In my scope, I am adding a generator on site, and a service rated ATS at the building exterior wall, just oustide the mechanical room where the main switchboard is located. The generator is not a separately derived system as the ATS has a solid neutral configuration i.e. no neutral switching. Thus, the generator will not be grounded but the ATS will be. Hence, I am planning to splice the existing underground service conductors just beside the ATS, connect those incoming from the transformer to the ATS normal feed, and the other part to the ATS output. The problem is, the output of the ATS will have conduits that do not have a ground, if I am not planning to modify the conduits, but per NEC 250.122, there has to be an EGC between the ATS, which is now the main service disconnect, and the main switchboard, and the GEC existing at the main switchboard will have to be demolished. Thus, new EGC wires will have to be pulled between the ATS and the main switchboard thereby involving work inside the building which I am trying to avoid.
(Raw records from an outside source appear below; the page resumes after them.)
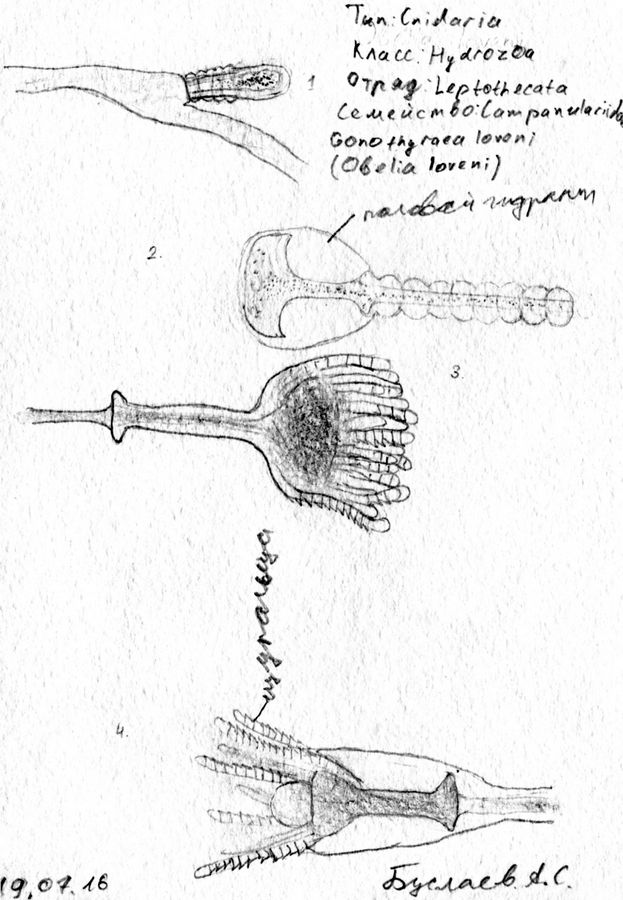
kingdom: Plantae
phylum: Tracheophyta
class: Magnoliopsida
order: Asterales
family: Campanulaceae
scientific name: Campanulaceae
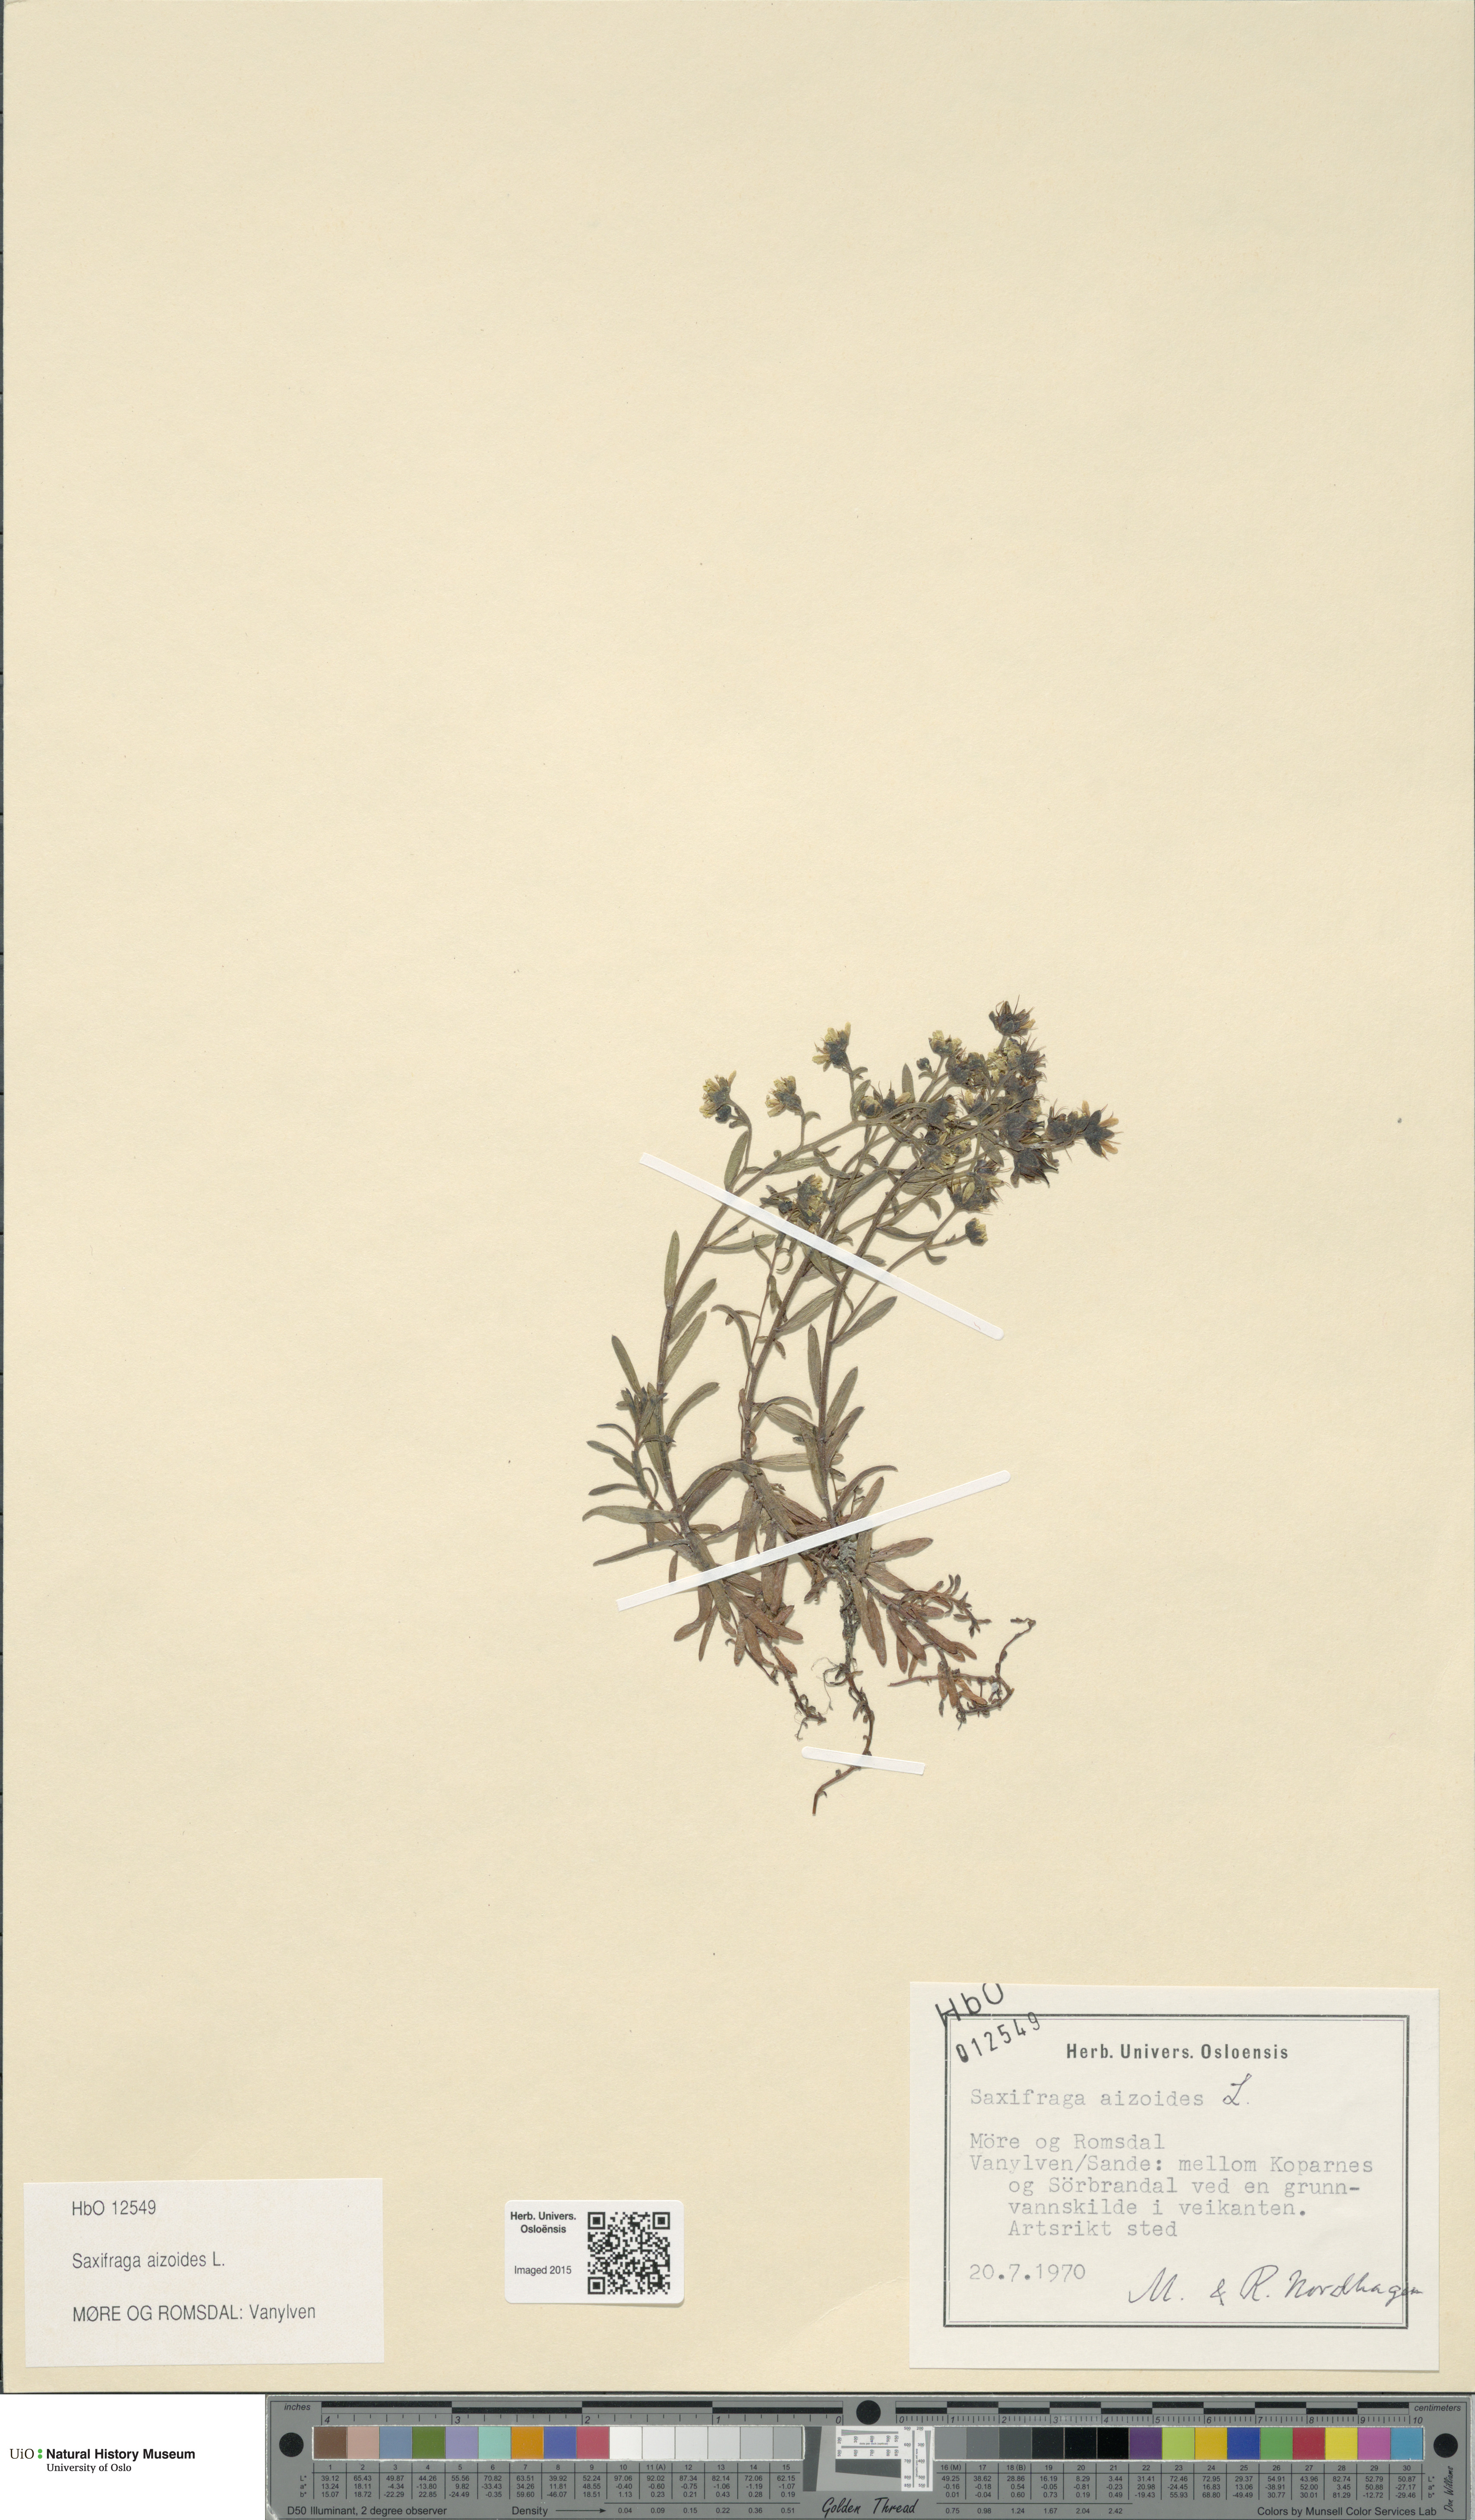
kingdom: Plantae
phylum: Tracheophyta
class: Magnoliopsida
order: Saxifragales
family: Saxifragaceae
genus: Saxifraga
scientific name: Saxifraga aizoides
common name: Yellow mountain saxifrage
Is it possible to go around this by avoiding pulling EGC in the underground conduits, and keeping the GEC at the main switchboard? I could not yet find any code violation, but has anyone of you encountered this situation and seen and inspector's opinion on that?
 

don_resqcapt19

Moderator
Staff member
Location
Illinois
Occupation
retired electrician
It sounds like the ATS will become the service equipment and the main bonding jumper and the GEC connection must be made at the service equipment. When you do that, the conductors to the existing switchgear change from service conductors to feeder conductors and an EGC must be run with the feeder conductors.
 

JoeStillman

Senior Member
Location
West Chester, PA
Is the electric metering cubicle in the switchboard? You definitely don't want to connect the ATS upstream of that.

The main bonding jumper cannot be located downstream of the service disconnect.
 

Bwas

Member
Location
Florida
Your wires probably aren't long enough to make up both connections on the new ATS anyway. Have you checked the locations of the lugs in the ATS? Typically one or both sets of terminations supply the ATS are near the top of the cabinet. I'd plan to run a new feeder in the existing conduit with a grounding conductor, assuming the existing conduit is sized for all the new wires.
 

elecshop

Member
Location
FL, USA
Occupation
Electrical Engineer
Thank you guys for your answers. And you are right @Bwas , we probably need to replace the wires anyway. @electrofelon I'm not sure its probably rigid metallic conduit but it is pretty old so the resistivity test may not work. @JoeStillman the meter is at the utility transformer, upstream the ATS.
I appreciate your feedback.
 

elecshop

Member
Location
FL, USA
Occupation
Electrical Engineer
Just to confirm, if it's not a separately derived system, the generator does not need to be grounded with a GEC, right? But an EGC will be pulled from the generator to the ATS.